## 本文
::::
Harvey Nichols|Sorry I Spent It On Myself|2013|イギリス
クリスマスの正義を逆手に取って、伝説になった / Harvey Nichols「Sorry I Spent It On Myself」
2013年のクリスマス、ハーヴェイ・ニコルズという高級百貨店が「ごめん、自分に使っちゃった」と開き直ったクマ。クリスマスは分かち合いの季節だという建前を、真正面からぶん投げた広告クマ。
シーン
背景・課題
イギリスの百貨店にとってクリスマス商戦は年間売上の3割を左右する本番。John Lewisをはじめ各社が涙腺を狙う感動路線に大金を注ぐなか、ハーヴェイ・ニコルズだけが逆方向に走ったクマ。
ねらい・インサイト
みんなが「与えること」を美化しているシーズンに、あえて「自分を甘やかしていい」と言い切る。カンヌの審査員も「小売業者が最も稼ぐ季節にこれをやる大胆さ」に唸ったクマ。貪欲さを笑いに変えるのは、じつはものすごく難しいクマ。
アイデア
輪ゴムや紙クリップ、砂利の袋、付け合わせ抜きのランチ缶詰——「彼らには小さな何か、あなたには大きな何かを」のスローガンとともに、しょぼい贈り物を本当に商品化。豪華な格好の贈り主と、微妙な顔で缶詰を受け取る家族。その空気感の演技がとにかく秀逸クマ。
展開・成果
映像に出てきたショボいギフトは実際に店頭で売られ、3日足らずで完売。ハッシュタグはTwitterでトレンド入りし、adam&eveDDBによるこのキャンペーンはカンヌで4つのグランプリを獲得したクマ。
余韻
コンセプトムービーで終わらず、ちゃんと商品を作って、売り切った。その「事実」自体がニュースになる強さクマ。クリスマスという聖域で、誰もやらない逆張りを堂々とやり切った度胸に拍手クマ〜。
::::
## 与えられた情報
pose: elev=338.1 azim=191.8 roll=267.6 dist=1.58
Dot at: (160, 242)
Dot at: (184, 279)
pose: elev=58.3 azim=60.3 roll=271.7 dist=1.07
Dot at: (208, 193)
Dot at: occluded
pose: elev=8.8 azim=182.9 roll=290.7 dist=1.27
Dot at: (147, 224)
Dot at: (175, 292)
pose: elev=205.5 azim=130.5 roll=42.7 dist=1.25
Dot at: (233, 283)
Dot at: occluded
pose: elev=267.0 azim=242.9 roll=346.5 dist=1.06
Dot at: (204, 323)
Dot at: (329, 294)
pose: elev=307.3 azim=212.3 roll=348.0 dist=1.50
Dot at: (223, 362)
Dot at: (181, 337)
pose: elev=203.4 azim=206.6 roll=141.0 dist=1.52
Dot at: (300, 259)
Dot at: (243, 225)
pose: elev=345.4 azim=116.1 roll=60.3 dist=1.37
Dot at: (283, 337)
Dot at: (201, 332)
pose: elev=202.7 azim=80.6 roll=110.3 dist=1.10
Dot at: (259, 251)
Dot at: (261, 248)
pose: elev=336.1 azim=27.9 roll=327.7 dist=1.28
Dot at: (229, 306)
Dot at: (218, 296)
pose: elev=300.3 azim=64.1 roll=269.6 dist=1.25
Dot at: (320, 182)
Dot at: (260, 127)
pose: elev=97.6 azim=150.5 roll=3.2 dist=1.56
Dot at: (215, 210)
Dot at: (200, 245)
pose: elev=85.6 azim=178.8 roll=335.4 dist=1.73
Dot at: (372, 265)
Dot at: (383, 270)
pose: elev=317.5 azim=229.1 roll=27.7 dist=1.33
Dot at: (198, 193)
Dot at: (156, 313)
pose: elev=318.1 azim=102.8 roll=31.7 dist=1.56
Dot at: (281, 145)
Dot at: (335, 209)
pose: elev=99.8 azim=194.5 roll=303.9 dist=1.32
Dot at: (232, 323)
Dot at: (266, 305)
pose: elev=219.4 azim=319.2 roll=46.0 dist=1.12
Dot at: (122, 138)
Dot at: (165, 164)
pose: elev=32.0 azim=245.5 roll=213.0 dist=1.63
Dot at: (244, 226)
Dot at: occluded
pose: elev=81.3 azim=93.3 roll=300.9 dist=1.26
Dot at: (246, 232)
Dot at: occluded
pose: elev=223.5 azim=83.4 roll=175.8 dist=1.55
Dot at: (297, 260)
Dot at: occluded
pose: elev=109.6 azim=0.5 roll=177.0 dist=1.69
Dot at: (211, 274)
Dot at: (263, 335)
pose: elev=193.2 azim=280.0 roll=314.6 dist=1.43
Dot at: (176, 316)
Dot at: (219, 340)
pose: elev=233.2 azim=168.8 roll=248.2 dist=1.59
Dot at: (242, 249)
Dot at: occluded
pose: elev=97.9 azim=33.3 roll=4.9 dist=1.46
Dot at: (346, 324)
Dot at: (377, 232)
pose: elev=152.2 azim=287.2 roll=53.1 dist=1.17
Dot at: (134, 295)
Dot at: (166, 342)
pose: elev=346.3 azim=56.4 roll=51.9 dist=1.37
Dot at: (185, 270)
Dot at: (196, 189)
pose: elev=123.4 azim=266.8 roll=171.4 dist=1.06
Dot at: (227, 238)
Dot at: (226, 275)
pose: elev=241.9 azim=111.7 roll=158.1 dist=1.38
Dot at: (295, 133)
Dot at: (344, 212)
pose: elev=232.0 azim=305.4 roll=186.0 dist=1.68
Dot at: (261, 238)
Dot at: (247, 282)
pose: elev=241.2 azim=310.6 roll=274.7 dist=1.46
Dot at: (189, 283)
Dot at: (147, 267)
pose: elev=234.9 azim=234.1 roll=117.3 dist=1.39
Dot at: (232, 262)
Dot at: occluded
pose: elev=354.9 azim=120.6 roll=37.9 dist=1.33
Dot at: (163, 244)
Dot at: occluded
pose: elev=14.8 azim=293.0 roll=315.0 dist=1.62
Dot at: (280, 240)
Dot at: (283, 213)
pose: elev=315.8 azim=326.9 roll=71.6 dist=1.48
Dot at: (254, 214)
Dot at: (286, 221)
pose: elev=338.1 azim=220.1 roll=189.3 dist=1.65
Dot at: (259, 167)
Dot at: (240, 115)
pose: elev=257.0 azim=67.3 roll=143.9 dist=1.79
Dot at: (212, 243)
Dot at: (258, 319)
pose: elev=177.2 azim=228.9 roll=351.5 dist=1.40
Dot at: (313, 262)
::::
## 指示
本文の「Harvey Nichols|Sorry I」から「やり切った度胸に拍手クマ〜。」までを、両端を含めて書き出すこと。その際、「カンヌ」を「カンヌライオンズ」に差し替える。

## 解答
Harvey Nichols|Sorry I Spent It On Myself|2013|イギリス
クリスマスの正義を逆手に取って、伝説になった / Harvey Nichols「Sorry I Spent It On Myself」
2013年のクリスマス、ハーヴェイ・ニコルズという高級百貨店が「ごめん、自分に使っちゃった」と開き直ったクマ。クリスマスは分かち合いの季節だという建前を、真正面からぶん投げた広告クマ。
シーン
背景・課題
イギリスの百貨店にとってクリスマス商戦は年間売上の3割を左右する本番。John Lewisをはじめ各社が涙腺を狙う感動路線に大金を注ぐなか、ハーヴェイ・ニコルズだけが逆方向に走ったクマ。
ねらい・インサイト
みんなが「与えること」を美化しているシーズンに、あえて「自分を甘やかしていい」と言い切る。カンヌライオンズの審査員も「小売業者が最も稼ぐ季節にこれをやる大胆さ」に唸ったクマ。貪欲さを笑いに変えるのは、じつはものすごく難しいクマ。
アイデア
輪ゴムや紙クリップ、砂利の袋、付け合わせ抜きのランチ缶詰——「彼らには小さな何か、あなたには大きな何かを」のスローガンとともに、しょぼい贈り物を本当に商品化。豪華な格好の贈り主と、微妙な顔で缶詰を受け取る家族。その空気感の演技がとにかく秀逸クマ。
展開・成果
映像に出てきたショボいギフトは実際に店頭で売られ、3日足らずで完売。ハッシュタグはTwitterでトレンド入りし、adam&eveDDBによるこのキャンペーンはカンヌライオンズで4つのグランプリを獲得したクマ。
余韻
コンセプトムービーで終わらず、ちゃんと商品を作って、売り切った。その「事実」自体がニュースになる強さクマ。クリスマスという聖域で、誰もやらない逆張りを堂々とやり切った度胸に拍手クマ〜。